Manuel Gutiérrez Nájera is best known as principal initiator in Mexico of literary Modernism in the late nineteenth century: a lyrical poet of refined sensibility combining graceful estheticism, romantic melancholy and sprightly sense of humor; the author of imaginative short stories and artistic literary chronicles. He was extremely active in the journalistic medium, and many of the fruits of this activity have not been collected until fairly recently: one group of “chronicles” edited by E. K. Mapes in 1943, another in 1956 by the same Professor Carter who brings us this new collection.
Boyd G. Carter, long noted as a Gutiérrez Nájera specialist, renders a truly distinguished service in publishing (with the assistance of Mary E. Carter) the complete Plato del día series of 264 journalistic pieces of Nájera, brought together for the first time in a single volume, with Carter’s critical introduction, notes and bibliography. This contribution is especially significant in that it reveals to the reader of today a long-overlooked aspect of Nájera’s literary art, that of politico-social satirist.

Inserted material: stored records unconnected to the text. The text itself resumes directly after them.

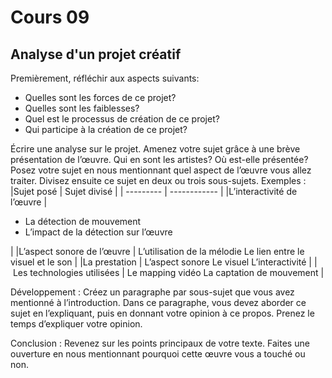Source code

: # Cours 09

## Analyse d'un projet créatif

Premièrement, réfléchir aux aspects suivants: 
* Quelles sont les forces de ce projet? 
* Quelles sont les faiblesses? 
* Quel est le processus de création de ce projet? 
* Qui participe à la création de ce projet? 

Écrire une analyse sur le projet. Amenez votre sujet grâce à une brève présentation de l’œuvre. Qui en sont les artistes?  Où est-elle présentée? 
Posez votre sujet en nous mentionnant quel aspect de l’œuvre vous allez traiter. Divisez ensuite ce sujet en deux ou trois sous-sujets. 
Exemples : 
|Sujet posé |	Sujet divisé |
| --------- | ------------ |
|L’interactivité de l’œuvre	| <ul><li>La détection de mouvement</li><li>L’impact de la détection sur l’œuvre</li></ul>  |
|L’aspect sonore de l’œuvre |	L’utilisation de la mélodie Le lien entre le visuel et le son |
|La prestation	| L’aspect sonore Le visuel L’interactivité |
| Les technologies utilisées	| Le mapping vidéo	La captation de mouvement |


Développement : 
 Créez un paragraphe par sous-sujet que vous avez mentionné à l’introduction. Dans ce paragraphe, vous devez aborder ce sujet en l’expliquant, puis en donnant votre opinion à ce propos. Prenez le temps d’expliquer votre opinion. 

Conclusion : 
Revenez sur les points principaux de votre texte. Faites une ouverture en nous mentionnant pourquoi cette œuvre vous a touché ou non.  

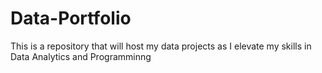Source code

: # Data-Portfolio
This is a repository that will host my data projects as I elevate my skills in Data Analytics and Programminng

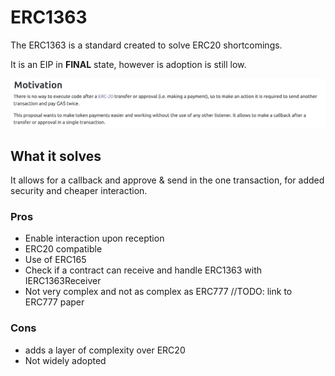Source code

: # ERC1363

The ERC1363 is a standard created to solve ERC20 shortcomings.

It is an EIP in **FINAL** state, however is adoption is still low.

![ERC1363_motivation](../assets/ERC1363_motivation.png "ERC1363_motivation.png")

## What it solves

It allows for a callback and approve & send in the one transaction, for added security and cheaper interaction.

### Pros

- Enable interaction upon reception
- ERC20 compatible
- Use of ERC165
- Check if a contract can receive and handle ERC1363 with IERC1363Receiver
- Not very complex and not as complex as ERC777 //TODO: link to ERC777 paper

### Cons

- adds a layer of complexity over ERC20
- Not widely adopted
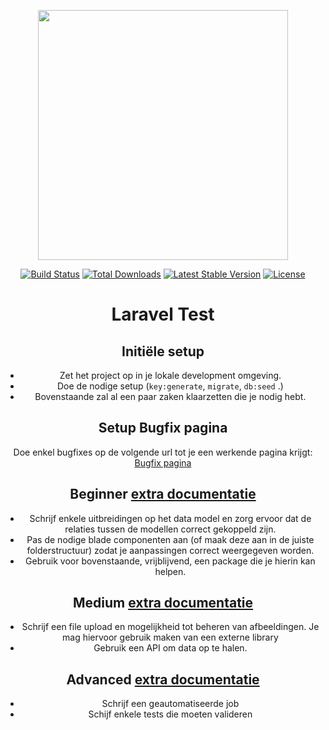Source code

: <p align="center"><a href="https://laravel.com" target="_blank"><img src="https://raw.githubusercontent.com/laravel/art/master/logo-lockup/5%20SVG/2%20CMYK/1%20Full%20Color/laravel-logolockup-cmyk-red.svg" width="400"></a></p>

<p align="center">
<a href="https://travis-ci.org/laravel/framework"><img src="https://travis-ci.org/laravel/framework.svg" alt="Build Status"></a>
<a href="https://packagist.org/packages/laravel/framework"><img src="https://img.shields.io/packagist/dt/laravel/framework" alt="Total Downloads"></a>
<a href="https://packagist.org/packages/laravel/framework"><img src="https://img.shields.io/packagist/v/laravel/framework" alt="Latest Stable Version"></a>
<a href="https://packagist.org/packages/laravel/framework"><img src="https://img.shields.io/packagist/l/laravel/framework" alt="License"></a>
</p>
<div align="center">

# Laravel Test

## Initiële setup
- Zet het project op in je lokale development omgeving.
- Doe de nodige setup (`key:generate`, `migrate`, `db:seed` .)
- Bovenstaande zal al een paar zaken klaarzetten die je nodig hebt.


## Setup Bugfix pagina
Doe enkel bugfixes op de volgende url tot je een werkende pagina krijgt:
[Bugfix pagina](/bugfix)

## Beginner [extra documentatie](documentation/beginner.md)
- Schrijf enkele uitbreidingen op het data model en zorg ervoor dat de relaties tussen de modellen correct gekoppeld zijn.
- Pas de nodige blade componenten aan (of maak deze aan in de juiste folderstructuur) zodat je aanpassingen correct weergegeven worden.
- Gebruik voor bovenstaande, vrijblijvend, een package die je hierin kan helpen.

  
## Medium [extra documentatie](documentation/medium.md)
- Schrijf een file upload en mogelijkheid tot beheren van afbeeldingen. Je mag hiervoor gebruik maken van een externe library
- Gebruik een API om data op te halen.
## Advanced [extra documentatie](documentation/advanced.md)
- Schrijf een geautomatiseerde job
- Schijf enkele tests die moeten valideren
</div>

In his useful introduction, Professor Carter explains the situation of Gutiérrez Nájera’s multiple use of pennames for various series of articles, often corresponding to different complementary literary personalities and styles as well as allowing the desirable anonymity appropriate for the free exercise of social satire. All the articles here collected were written under the pseudonym of Recamier, which partially coincided with the name of a French restauranteur famous in Mexico at the fin de siècle. Many of the Plato del día series have playful subtitles of a culinary nature such as “Bacalao a la Vizcaína,” “Fiambres batidos,” “Plátanos fritos,” “Ensalada rusa,” and use culinary metaphors in making satirical allusion to a wide diversity of topics and events of the day in the politico-social, educational and literary-cultural realms. Carter goes on to define Nájera’s literary qualities as a satirist, which embrace those of humorist, rapid narrator and especially an extraordinary linguistic virtuosity as a satirical punster, constituting a sub-style of Nájera hardly visible in his better-known works. The reader will then most assuredly proceed to plunge into the savoring of Nájera’s texts, participating with relish in his effervescent satirical exuberance, frequently surprised at the “relevance” for here and now of his critical observations on governmental foibles or indeed amused at his insistent whimsical jibes at the pervading monopoly exercised by a certain prestigious funeral agency which, incidentally, is still active today. This is satirical journalism at its very best, of a high literary caliber and ever-timely universal appeal which are unusual. Thank you, Dr. Carter.